First, the default number of agents used for both manufacturing and orders were set to 1. These default values are designed for the initial setup of the workload, and they are inadequate for workloads running at hundreds of injection rates. Furthermore, we found that running the driver agents on Windows was limited to about 2000 threads per agent, while each agent was running as a Java process itself. Doing a simple division tells us that a new orders agent needs to be used for roughly every 400 injection rates, and a new manufacturing agent needs to be used for roughly every 660 injection rates. They are different due to the ratio of threads spawned for these transactions. While tuning the agents used on the driver, key PERFMON statistics such as processor queue length, number of threads and processes on the system, and memory utilization must be monitored carefully, as these are all highly contended by the many agent processes and threads.

Three kinds of driver agents–orders, manufacturing, and the large order line–compete for memory on the driver box. Performance can suffer orders of magnitude if insufficient heap memory is used. We found that “-Xms512m –Xmx512m” are reasonable JVM parameters to make sure each agent will always have 512MB of memory at its disposal. Since the machine has 4GB of memory, the maximum number of agents we can practically use is going to be around three orders, three manufacturing, and one large order line, for a maximum capacity of about 1200 injection rate. Such driver capacity limits the performance that can be observed. If higher performance needs to be measured, increasing the use of more physical memory and more system resources, or increasing the number of drivers should be evaluated.

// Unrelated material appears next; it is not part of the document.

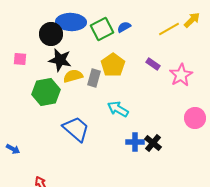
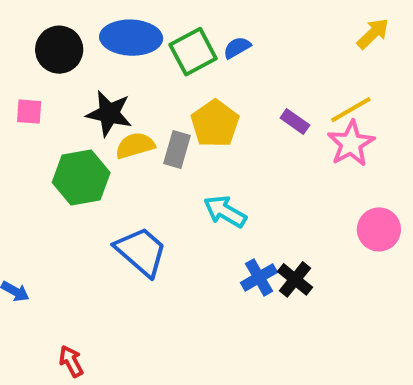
yellow line: (169, 29) -> (351, 110), moved
black circle: (51, 34) -> (59, 50), moved
blue cross: (135, 142) -> (259, 277), turned -30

GC activities for the driver agents should be monitored, as excessive GC activities may limit the response time of the transactions and thus limit the performance that can be measured on the application server. GC activities can be monitored using PERFMON if JRockit is used or by using JVM parameters such as “–verbose:gc”.

We have not found the emulator to be in any critical performance path during our study. Therefore, we stayed with the WebLogic configuration for the emulator.